Planning the new architecture is key
As well as starting small, it’s vital that companies practice patience by carefully planning out their cloud data warehouse architecture.
Rob Mellor, VP and GM EMEA at WhereScape, said: “Be aware of some of the myths you’ll hear along your research journey. You can’t just throw all your data in the cloud and start analysing it with no design or architecture needed.
“An analytics environment is planned and architected so that all users can understand and use it.
“Neither can you just forklift all your data warehouse into the cloud with no need to redesign it. Your old data warehouse will have grown some barnacles along the way that will need cleaning up.
“But this is a good time to blow the dust off, remove inefficient processes, wasted space from unused assets such as old reports, visualisations and analyses no longer used. This is also a perfect opportunity to automate many processes to make them far more efficient.”
Make use of existing models
A decision to move a data warehouse to the cloud for the first time may not require a complete ‘out with the old, in with the new’ job, and there could be lessons to be learned from existing architectures that need improvement.
This can, among having other benefits, aid companies to address the aforementioned need for sufficient data governance.
“Identify what data assets and sources can be revised, augmented or added, and pursue an incremental migration strategy towards achieving a cohesive cloud data warehouse platform that includes proper governance and oversight.”
Ensure possible evolution
Schwenk went on to state the importance of knowing how to use other kinds of data that are beyond those that are used frequently within the company.
Big data in the cloud, especially the public cloud, could benefit from the incorporation of outside influence.
“Investigate how public cloud can support new data workloads or business use cases,” she said. “For example, consider supporting advanced analytics and data science within your cloud data warehouse by using its scale and elasticity to make more data available and accessible for analysis.

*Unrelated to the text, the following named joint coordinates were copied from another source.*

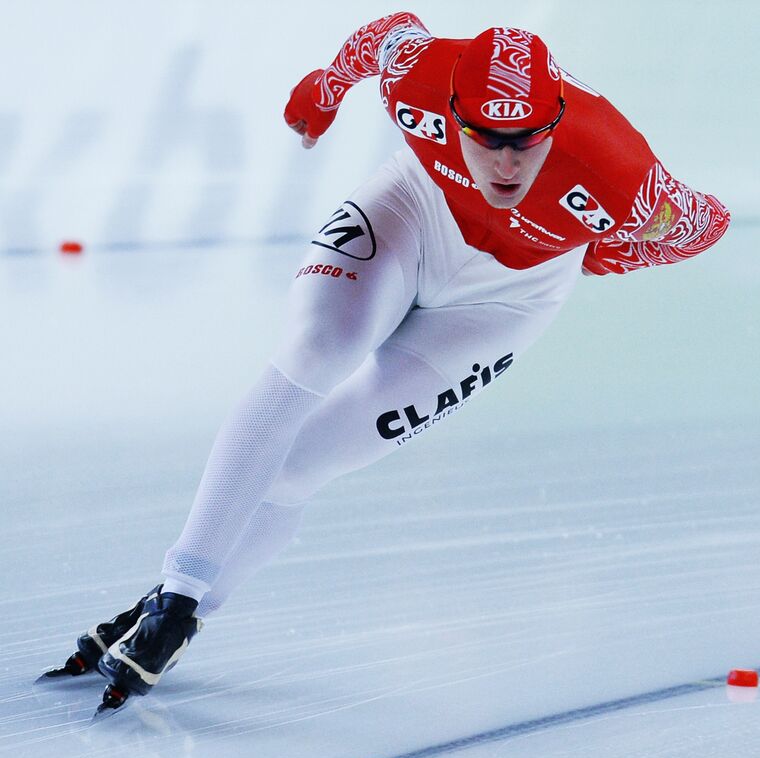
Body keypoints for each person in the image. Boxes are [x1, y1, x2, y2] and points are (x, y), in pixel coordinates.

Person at [42, 13, 729, 713]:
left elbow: (705, 224)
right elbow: (383, 35)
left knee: (303, 465)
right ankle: (180, 594)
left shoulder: (621, 172)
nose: (507, 165)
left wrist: (616, 254)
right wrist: (323, 93)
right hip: (415, 210)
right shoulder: (418, 74)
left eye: (527, 143)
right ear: (451, 113)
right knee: (315, 349)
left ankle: (174, 614)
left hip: (509, 299)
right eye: (486, 140)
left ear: (555, 125)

“Newer cloud native data sources, such as social media data and data from sensors, can be hugely beneficial in providing a deeper, more insightful understanding of business.”
Consider serverless tech
“Serverless relational databases are a common choice for business intelligence applications and for publishing data for other systems to consume,” he said. “They provide scale, performance and, most of all, SQL-based access to the prepared data.
“Vendor examples include AWS Redshift, Google BigQuery, and Azure SQL Data Warehouse. These work great for moderately-sized and relatively simple data structures.

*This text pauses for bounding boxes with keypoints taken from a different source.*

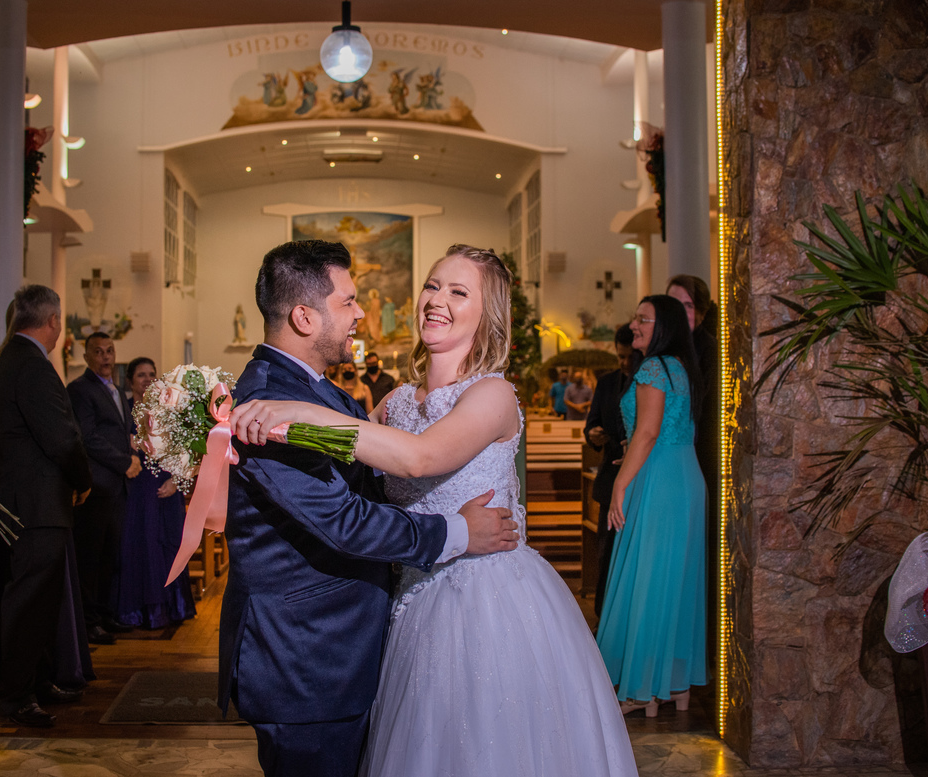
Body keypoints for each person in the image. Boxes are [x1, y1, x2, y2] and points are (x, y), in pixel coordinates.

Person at [231, 245, 638, 777]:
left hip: (487, 600)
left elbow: (419, 458)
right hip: (406, 602)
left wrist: (299, 412)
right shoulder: (396, 403)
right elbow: (355, 484)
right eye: (432, 285)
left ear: (487, 315)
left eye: (458, 291)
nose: (436, 299)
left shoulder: (492, 394)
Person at [218, 239, 521, 777]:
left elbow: (399, 464)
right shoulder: (273, 404)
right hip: (307, 655)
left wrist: (307, 413)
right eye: (349, 302)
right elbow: (345, 517)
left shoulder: (313, 395)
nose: (362, 313)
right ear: (305, 317)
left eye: (458, 291)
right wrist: (457, 532)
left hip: (440, 612)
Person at [0, 300, 96, 702]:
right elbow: (61, 437)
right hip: (36, 503)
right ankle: (18, 695)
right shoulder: (32, 364)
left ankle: (36, 683)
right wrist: (83, 479)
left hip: (23, 499)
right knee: (28, 602)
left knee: (38, 601)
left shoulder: (11, 358)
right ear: (53, 320)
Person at [596, 294, 708, 716]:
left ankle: (640, 691)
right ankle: (673, 686)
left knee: (645, 579)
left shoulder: (653, 368)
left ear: (664, 327)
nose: (634, 325)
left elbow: (647, 434)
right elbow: (663, 431)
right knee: (673, 582)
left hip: (657, 480)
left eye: (643, 319)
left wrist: (620, 484)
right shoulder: (681, 367)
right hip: (685, 475)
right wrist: (633, 453)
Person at [66, 333, 143, 645]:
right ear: (86, 357)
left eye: (110, 351)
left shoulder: (116, 390)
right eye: (98, 352)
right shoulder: (80, 389)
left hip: (117, 487)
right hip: (97, 485)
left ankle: (105, 613)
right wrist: (124, 462)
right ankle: (88, 622)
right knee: (90, 556)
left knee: (110, 554)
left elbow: (120, 432)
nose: (106, 357)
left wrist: (132, 453)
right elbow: (88, 436)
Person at [112, 357, 196, 629]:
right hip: (137, 487)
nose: (147, 379)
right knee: (141, 545)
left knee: (168, 543)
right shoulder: (122, 411)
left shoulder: (168, 409)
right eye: (141, 375)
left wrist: (176, 480)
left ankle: (173, 607)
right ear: (129, 381)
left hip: (166, 485)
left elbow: (187, 451)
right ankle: (141, 611)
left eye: (151, 374)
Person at [667, 273, 721, 660]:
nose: (681, 313)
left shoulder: (709, 350)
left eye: (687, 305)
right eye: (674, 304)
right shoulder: (670, 351)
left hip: (698, 462)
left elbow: (703, 417)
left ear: (701, 311)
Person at [584, 324, 636, 619]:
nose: (625, 363)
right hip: (610, 477)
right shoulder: (606, 384)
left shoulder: (647, 382)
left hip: (639, 480)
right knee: (606, 554)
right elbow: (591, 424)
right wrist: (593, 434)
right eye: (620, 357)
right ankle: (602, 618)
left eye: (629, 357)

“For higher performance and complex relational data models, massively parallel processing (MPP) databases store large volumes of data in-memory and can be blazing fast, but often at a steep price.”

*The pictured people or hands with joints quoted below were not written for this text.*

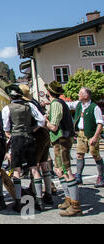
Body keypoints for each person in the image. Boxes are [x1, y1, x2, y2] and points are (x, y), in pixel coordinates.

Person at [2, 84, 46, 212]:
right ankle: (39, 200)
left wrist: (9, 134)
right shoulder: (30, 106)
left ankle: (19, 201)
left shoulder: (7, 108)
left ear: (10, 96)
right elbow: (42, 120)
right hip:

Research and seek expertise
Lastly, two tips that should be considered when starting to leverage cloud data warehouse technology for the first time may apply to any new venture in business, or even life for that matter.
“It is important to understand exactly what you are looking for as different platforms have different benefits for types of data, analysis and processing,” said John Lyons, GM, cloud and hosting at Zen Internet. “For example, a company might find that a multi-cloud service is a better fit – don’t assume that because your business has one cloud service from a particular provider that they will also be the best provider for your other cloud needs as well.
“Finally, as well as doing their own research, companies should also engage with experts that have the frameworks and experience in this area. This will help to minimise any risk or challenges in adopting a cloud data warehouse and ensure the company is in the best place to take advantage of the benefits it can bring.”